▶ [Your assignment]: How many lines in the data that follows contain the word "ICES"? Only that number is needed.

################

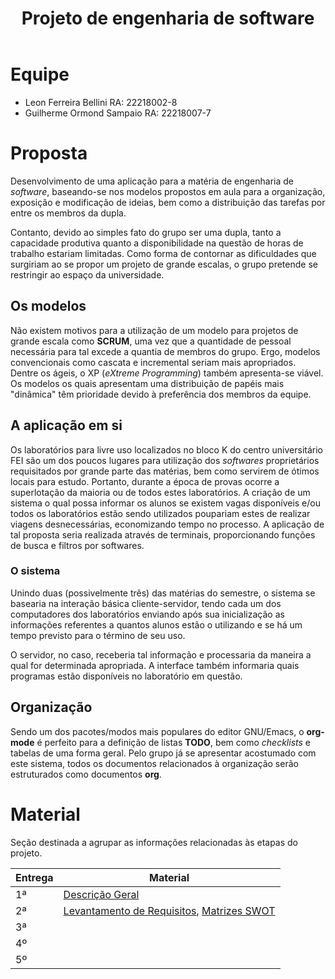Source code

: #+TITLE: Projeto de engenharia de software

* Equipe
  - Leon Ferreira Bellini RA: 22218002-8
  - Guilherme Ormond Sampaio RA: 22218007-7
    
* Proposta 
  Desenvolvimento de uma aplicação para a matéria de engenharia de /software/, 
  baseando-se nos modelos propostos em aula para a organização, exposição e 
  modificação de ideias, bem como a distribuição das tarefas por 
  entre os membros da dupla. 
 
  Contanto, devido ao simples fato do grupo ser uma dupla, tanto a capacidade
  produtiva quanto a disponibilidade na questão de horas de trabalho estariam 
  limitadas. Como forma de contornar as dificuldades que surgiriam ao se propor
  um projeto de grande escalas, o grupo pretende se restringir ao espaço da 
  universidade.

** Os modelos 
   Não existem motivos para a 
   utilização de um modelo para projetos de grande escala como *SCRUM*, 
   uma vez que a quantidade de pessoal necessária para tal excede a quantia 
   de membros do grupo. Ergo, modelos convencionais como cascata e incremental
   seriam mais apropriados. Dentre os ágeis, o XP (/eXtreme Programming/) também 
   apresenta-se viável. Os modelos os quais apresentam uma distribuição de papéis
   mais "dinâmica" têm prioridade devido à preferência dos membros da equipe. 

** A aplicação em si 
   Os laboratórios para livre uso localizados no bloco K do centro universitário 
   FEI são um dos poucos lugares para utilização dos /softwares/ proprietários 
   requisitados por grande parte das matérias, bem como servirem de ótimos locais
   para estudo. Portanto, durante a época de provas ocorre a superlotação da maioria
   ou de todos estes laboratórios. A criação de um sistema o qual possa informar
   os alunos se existem vagas disponíveis e/ou todos os laboratórios estão sendo
   utilizados poupariam estes de realizar viagens desnecessárias, economizando 
   tempo no processo. A aplicação de tal proposta seria realizada através de terminais, 
   proporcionando funções de busca e filtros por softwares.

*** O sistema   
    Unindo duas (possivelmente três) das matérias do semestre, o sistema se basearia
    na interação básica cliente-servidor, tendo cada um dos computadores dos laboratórios 
    enviando após sua inicialização as informações referentes a quantos alunos estão o 
    utilizando e se há um tempo previsto para o término de seu uso.
    
    O servidor, no caso, receberia tal informação e processaria da maneira a qual for
    determinada apropriada. A interface também informaria quais programas estão 
    disponíveis no laboratório em questão.
   
** Organização
   Sendo um dos pacotes/modos mais populares do editor GNU/Emacs, o *org-mode* é 
   perfeito para a definição de listas *TODO*, bem como /checklists/ e tabelas 
   de uma forma geral. Pelo grupo já se apresentar acostumado com este sistema, 
   todos os documentos relacionados à organização serão estruturados como 
   documentos *org*. 

* Material
Seção destinada a agrupar as informações relacionadas às etapas do projeto.
|---------+-------------------------------------------|
| Entrega | Material                                  |
|---------+-------------------------------------------|
| 1ª      | [[https://github.com/sociedade-do-pastel/softeiros/blob/master/docs/entrega/descricao_geral.org][Descrição Geral]]                           |
| 2ª      | [[https://github.com/sociedade-do-pastel/softeiros/blob/master/docs/entrega/levantamento_requisitos.org][Levantamento de Requisitos]], [[https://github.com/sociedade-do-pastel/softeiros/blob/master/docs/analise_riscos.org][Matrizes SWOT]] |
| 3ª      |                                           |
| 4º      |                                           |
| 5º      |                                           |
|---------+-------------------------------------------|

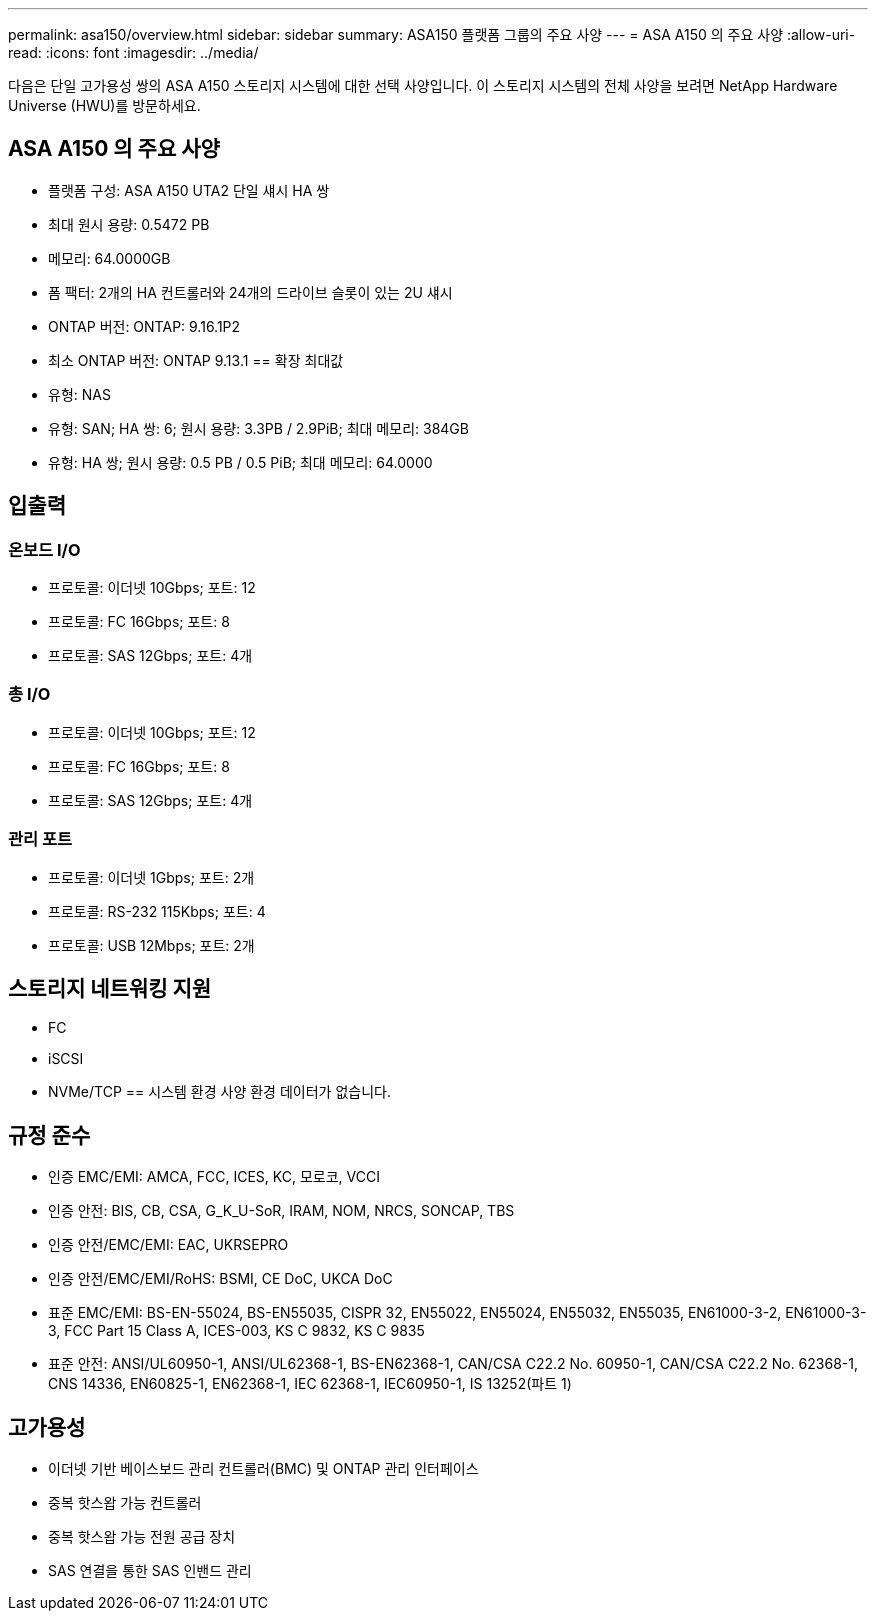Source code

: ---
permalink: asa150/overview.html 
sidebar: sidebar 
summary: ASA150 플랫폼 그룹의 주요 사양 
---
= ASA A150 의 주요 사양
:allow-uri-read: 
:icons: font
:imagesdir: ../media/


[role="lead"]
다음은 단일 고가용성 쌍의 ASA A150 스토리지 시스템에 대한 선택 사양입니다.  이 스토리지 시스템의 전체 사양을 보려면 NetApp Hardware Universe (HWU)를 방문하세요.



== ASA A150 의 주요 사양

* 플랫폼 구성: ASA A150 UTA2 단일 섀시 HA 쌍
* 최대 원시 용량: 0.5472 PB
* 메모리: 64.0000GB
* 폼 팩터: 2개의 HA 컨트롤러와 24개의 드라이브 슬롯이 있는 2U 섀시
* ONTAP 버전: ONTAP: 9.16.1P2
* 최소 ONTAP 버전: ONTAP 9.13.1 == 확장 최대값
* 유형: NAS
* 유형: SAN; HA 쌍: 6; 원시 용량: 3.3PB / 2.9PiB; 최대 메모리: 384GB
* 유형: HA 쌍; 원시 용량: 0.5 PB / 0.5 PiB; 최대 메모리: 64.0000




== 입출력



=== 온보드 I/O

* 프로토콜: 이더넷 10Gbps; 포트: 12
* 프로토콜: FC 16Gbps; 포트: 8
* 프로토콜: SAS 12Gbps; 포트: 4개




=== 총 I/O

* 프로토콜: 이더넷 10Gbps; 포트: 12
* 프로토콜: FC 16Gbps; 포트: 8
* 프로토콜: SAS 12Gbps; 포트: 4개




=== 관리 포트

* 프로토콜: 이더넷 1Gbps; 포트: 2개
* 프로토콜: RS-232 115Kbps; 포트: 4
* 프로토콜: USB 12Mbps; 포트: 2개




== 스토리지 네트워킹 지원

* FC
* iSCSI
* NVMe/TCP == 시스템 환경 사양 환경 데이터가 없습니다.




== 규정 준수

* 인증 EMC/EMI: AMCA, FCC, ICES, KC, 모로코, VCCI
* 인증 안전: BIS, CB, CSA, G_K_U-SoR, IRAM, NOM, NRCS, SONCAP, TBS
* 인증 안전/EMC/EMI: EAC, UKRSEPRO
* 인증 안전/EMC/EMI/RoHS: BSMI, CE DoC, UKCA DoC
* 표준 EMC/EMI: BS-EN-55024, BS-EN55035, CISPR 32, EN55022, EN55024, EN55032, EN55035, EN61000-3-2, EN61000-3-3, FCC Part 15 Class A, ICES-003, KS C 9832, KS C 9835
* 표준 안전: ANSI/UL60950-1, ANSI/UL62368-1, BS-EN62368-1, CAN/CSA C22.2 No. 60950-1, CAN/CSA C22.2 No. 62368-1, CNS 14336, EN60825-1, EN62368-1, IEC 62368-1, IEC60950-1, IS 13252(파트 1)




== 고가용성

* 이더넷 기반 베이스보드 관리 컨트롤러(BMC) 및 ONTAP 관리 인터페이스
* 중복 핫스왑 가능 컨트롤러
* 중복 핫스왑 가능 전원 공급 장치
* SAS 연결을 통한 SAS 인밴드 관리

################

▶ [Problem solution]: 2